* [Task description]
Turn the text below into a JSON list of strings, one string per line with blank lines omitted, starting at the first line of the rows and ending at the line that contains "supernatant as shown".
**** Data in this exercise ****
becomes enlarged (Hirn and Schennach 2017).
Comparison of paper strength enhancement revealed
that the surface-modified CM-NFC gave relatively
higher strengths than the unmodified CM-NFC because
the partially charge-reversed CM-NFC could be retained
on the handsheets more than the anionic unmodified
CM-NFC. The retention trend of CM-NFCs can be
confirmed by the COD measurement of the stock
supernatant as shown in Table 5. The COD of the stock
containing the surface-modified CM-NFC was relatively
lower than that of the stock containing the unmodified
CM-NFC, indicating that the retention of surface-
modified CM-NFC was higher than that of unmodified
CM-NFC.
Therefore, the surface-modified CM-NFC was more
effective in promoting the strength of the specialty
****
* [Your response]
[
  "becomes enlarged (Hirn and Schennach 2017).",
  "Comparison of paper strength enhancement revealed",
  "that the surface-modified CM-NFC gave relatively",
  "higher strengths than the unmodified CM-NFC because",
  "the partially charge-reversed CM-NFC could be retained",
  "on the handsheets more than the anionic unmodified",
  "CM-NFC. The retention trend of CM-NFCs can be",
  "confirmed by the COD measurement of the stock",
  "supernatant as shown in Table 5. The COD of the stock"
]